Le JT de France 2 comme baromètre
Plus encore que les éditos au garde-à-vous du Monde, de Libé ou du Figaro, le JT de France 2 est LE baromètre infaillible de la propagande en marche dans les rédactions des médias-Système. Et le JT de dimanche soir 26 août, avec une interview du premier-ministre français sur fond de vraie-fausse attaque chimique à Damas, valait son pesant de petites résolutions foireuses au Conseil de sécurité.

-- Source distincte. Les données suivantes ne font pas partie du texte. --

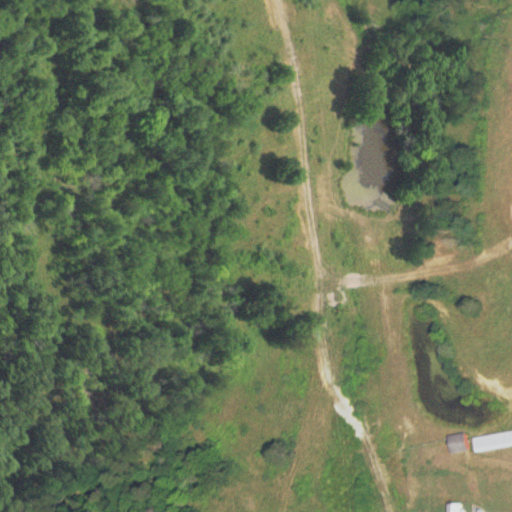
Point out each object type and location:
building: (495, 442)
building: (465, 443)
building: (460, 506)
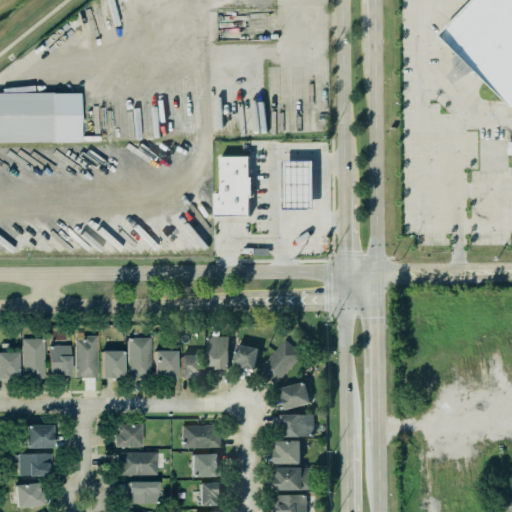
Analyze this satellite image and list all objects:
road: (430, 4)
road: (33, 26)
road: (375, 29)
building: (484, 42)
road: (165, 57)
road: (343, 93)
building: (39, 115)
road: (455, 130)
building: (509, 147)
road: (376, 166)
road: (272, 167)
road: (421, 169)
building: (298, 185)
building: (232, 187)
road: (483, 188)
road: (317, 192)
road: (483, 224)
road: (347, 230)
road: (286, 239)
road: (240, 242)
road: (484, 274)
road: (173, 275)
traffic signals: (348, 275)
road: (362, 275)
traffic signals: (377, 275)
road: (417, 275)
road: (348, 289)
road: (362, 289)
road: (45, 290)
road: (264, 303)
traffic signals: (348, 303)
road: (90, 304)
road: (377, 336)
building: (217, 351)
building: (217, 352)
building: (85, 356)
building: (245, 356)
building: (32, 357)
building: (137, 357)
building: (138, 357)
building: (59, 360)
building: (278, 362)
building: (279, 362)
building: (111, 363)
building: (164, 363)
building: (8, 364)
building: (191, 365)
building: (190, 366)
road: (348, 367)
building: (295, 395)
road: (122, 403)
road: (445, 419)
road: (378, 420)
building: (297, 424)
building: (297, 425)
building: (37, 435)
building: (38, 435)
building: (127, 435)
building: (199, 436)
road: (82, 450)
building: (287, 451)
building: (286, 452)
road: (246, 457)
building: (135, 462)
building: (136, 463)
building: (33, 464)
building: (203, 464)
building: (204, 465)
road: (349, 472)
road: (379, 478)
building: (292, 479)
building: (140, 491)
building: (141, 491)
building: (208, 493)
building: (209, 493)
building: (28, 494)
building: (290, 503)
building: (509, 504)
building: (41, 511)
building: (41, 511)
building: (208, 511)
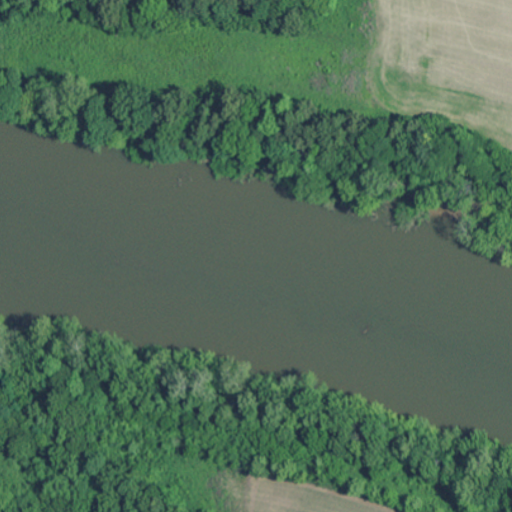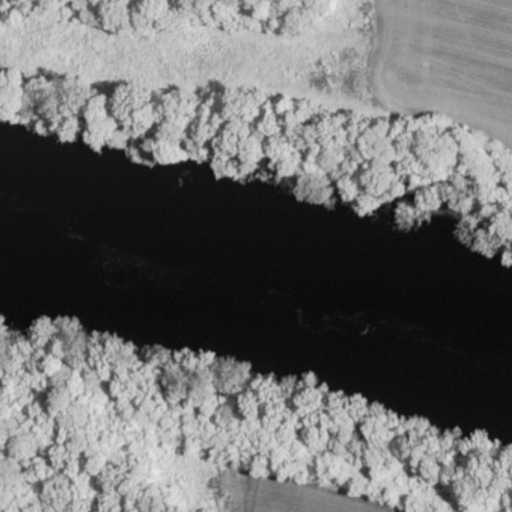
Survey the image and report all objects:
river: (262, 267)
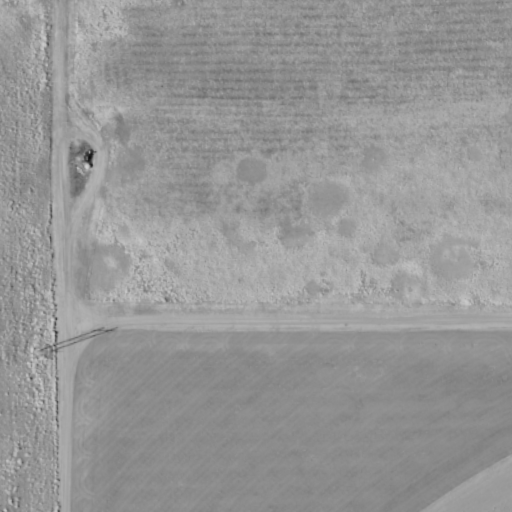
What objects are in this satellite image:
power tower: (42, 353)
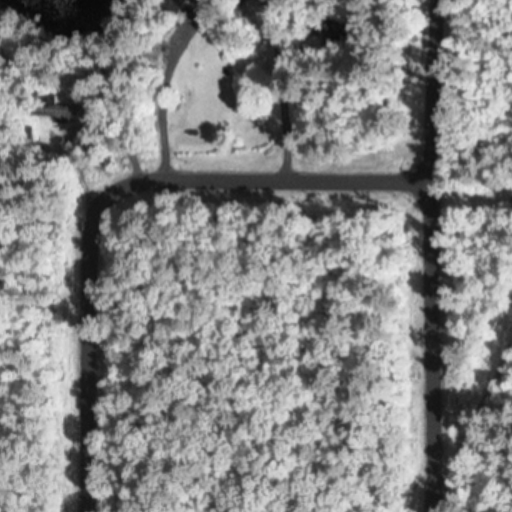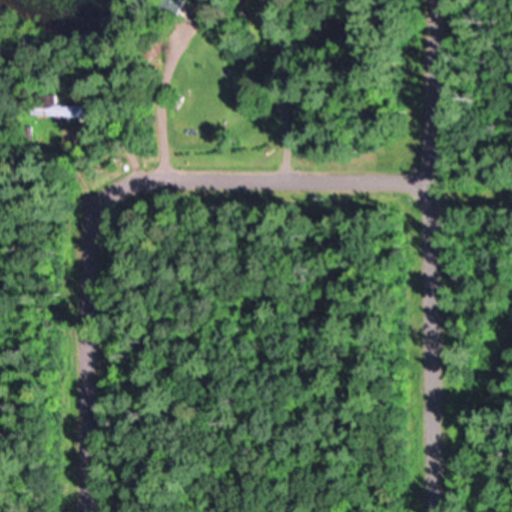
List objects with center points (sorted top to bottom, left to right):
building: (188, 3)
building: (67, 107)
road: (258, 176)
road: (424, 252)
road: (87, 354)
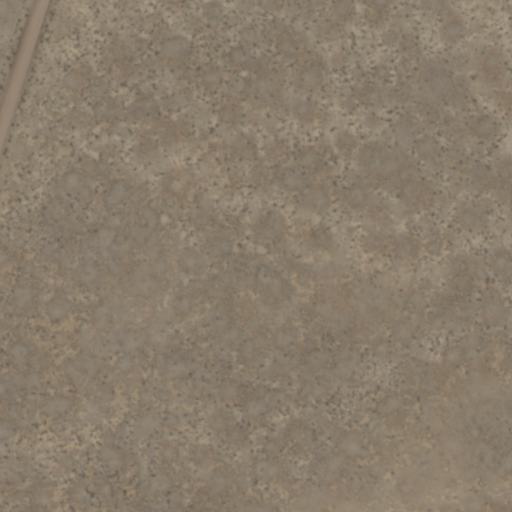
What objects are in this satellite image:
road: (22, 69)
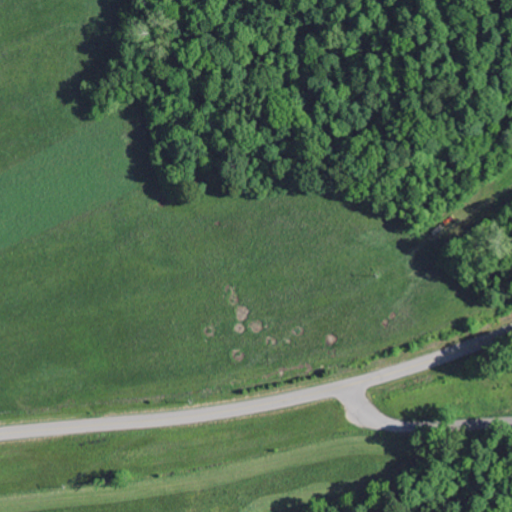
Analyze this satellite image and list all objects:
road: (261, 405)
road: (420, 428)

- Marie Drucker: La France doit déployer des forces ?
- Jean-Marc Ayrault: Nous avons une exigence c’est que la Commission d’enquête de l’ONU puisse faire son travail rapidement pour que la vérité soit établie.
- M.D.: Mais la vérité il semble qu’on la connaisse.
- J.-M. A. : Il s’avère que c’est sans doute et pratiquement certainement le régime de Bachar al-Assad qui a utilisé l’arme chimique contre son propre peuple. Une fois cette Commission d’enquête terminée nous attendons de la Communauté internationale une décision ferme, une décision claire. Le Conseil de Sécurité se réunira, la Communauté internationale ne peut pas laisser faire ce crime contre l’humanité.

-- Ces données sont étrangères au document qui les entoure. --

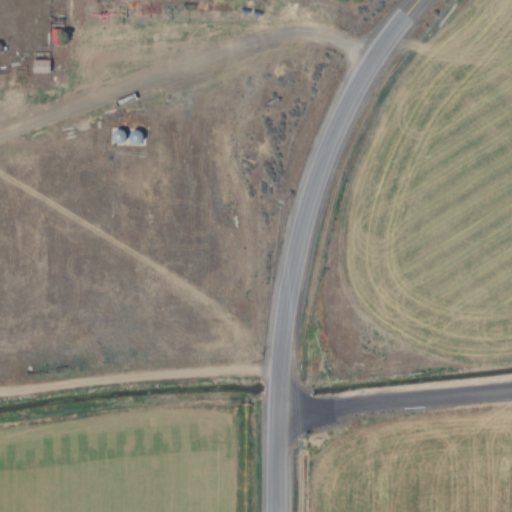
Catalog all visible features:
silo: (1, 48)
building: (1, 48)
building: (43, 65)
silo: (120, 135)
building: (120, 135)
silo: (137, 136)
building: (137, 136)
crop: (429, 206)
building: (188, 208)
crop: (144, 238)
road: (300, 241)
road: (395, 400)
crop: (413, 465)
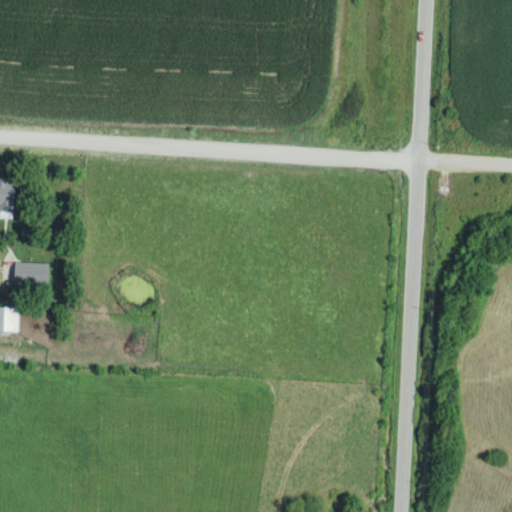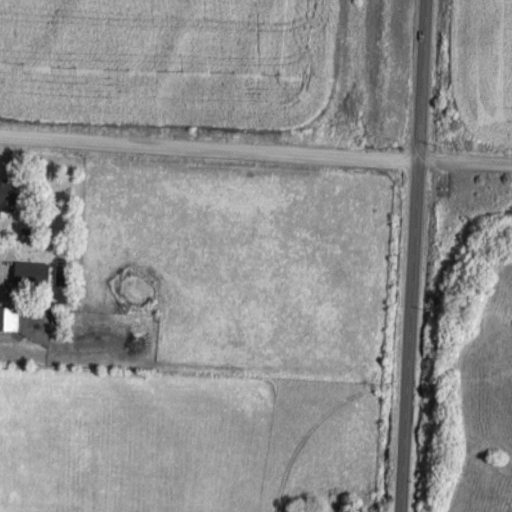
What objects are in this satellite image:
road: (255, 152)
building: (10, 198)
road: (413, 255)
building: (31, 273)
building: (11, 318)
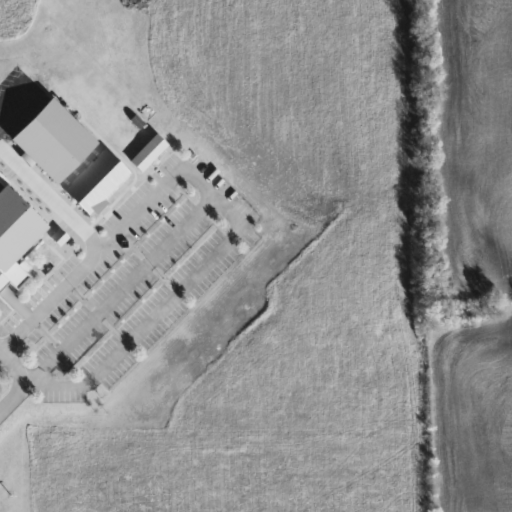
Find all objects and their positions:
road: (35, 91)
parking lot: (17, 100)
building: (53, 138)
building: (148, 150)
road: (0, 175)
building: (59, 175)
building: (98, 177)
building: (78, 199)
road: (152, 199)
building: (99, 204)
building: (15, 232)
building: (16, 237)
building: (58, 237)
parking lot: (111, 241)
road: (304, 261)
parking lot: (126, 284)
road: (121, 289)
parking lot: (175, 291)
building: (14, 300)
road: (161, 312)
road: (30, 322)
parking lot: (8, 350)
parking lot: (63, 390)
road: (14, 396)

Du côté des médias, on commence donc à s’impatienter.
Lorsque Marie Drucker proclame, un brin agacée : «Mais la vérité, il semble qu’on la connaisse !», elle estime clairement qu’il est temps de passer à l’offensive militaire sans s’encombrer d’une vérification des faits. Vérification d’autant plus inutile, suggère-t-elle implicitement, «qu’on est tous d’accord pour dire depuis le départ que c’est Bachar le méchant. Alors pourquoi vérifier. Et en plus, vous imaginez dans quelle merde on se retrouverait si on découvrait que c’est des free-lance de la rébellion
payés par l’Arabie Saoudite, genre les fous d’al-Nosra, qui ont gazé leurs potes pour accélérer les choses ? Hein, Jean-Marc, t’imagines la merde ? Hein ? »
De son côté, J.-M.-A ne veut pas fâcher la speakerine du jour et, après un bref passage obligé sur la vertueuse exigence d’une enquête onusienne qu’il souhaite toutefois «rapide» (c’est-à-dire bâclée), il donne le résultat que ladite enquête devra nécessairement produire. Et notre fumeux premier-ministre d’attendre donc de la Communauté internationale une décision ferme, claire ; bref des bombes car la Communauté internationale (c’est-à-dire les USA, Israël, l’Europe à genoux et quelques princes défoncés aux pétrodollars), ne peut décidément «pas laisser faire ce crime contre l’humanité».
Satisfaction humide de Marie Drucker, fière d’avoir suscité une déclaration aussi héroïque chez son interlocuteur. Non mais !
Accessoirement, et histoire de couper l’herbe sous le pied d’enquêteurs qui pourraient être tentés de faire leur travail (allez savoir….), le ministre britannique des Affaires étrangères, William Hague, a déclaré le même soir que les preuves d'une attaque chimique du régime de Damas en Syrie «
pourraient avoir été détruites» par un bombardement.
En revanche, pas un mot sur les preuves fournies par les Russes au travers deux images satellites qui prouvent que les
missiles chargés de produits chimiques ont été tirés de la localité sous contrôle rebelle de Douma.
Affaire classée donc, avant d’avoir été ouverte.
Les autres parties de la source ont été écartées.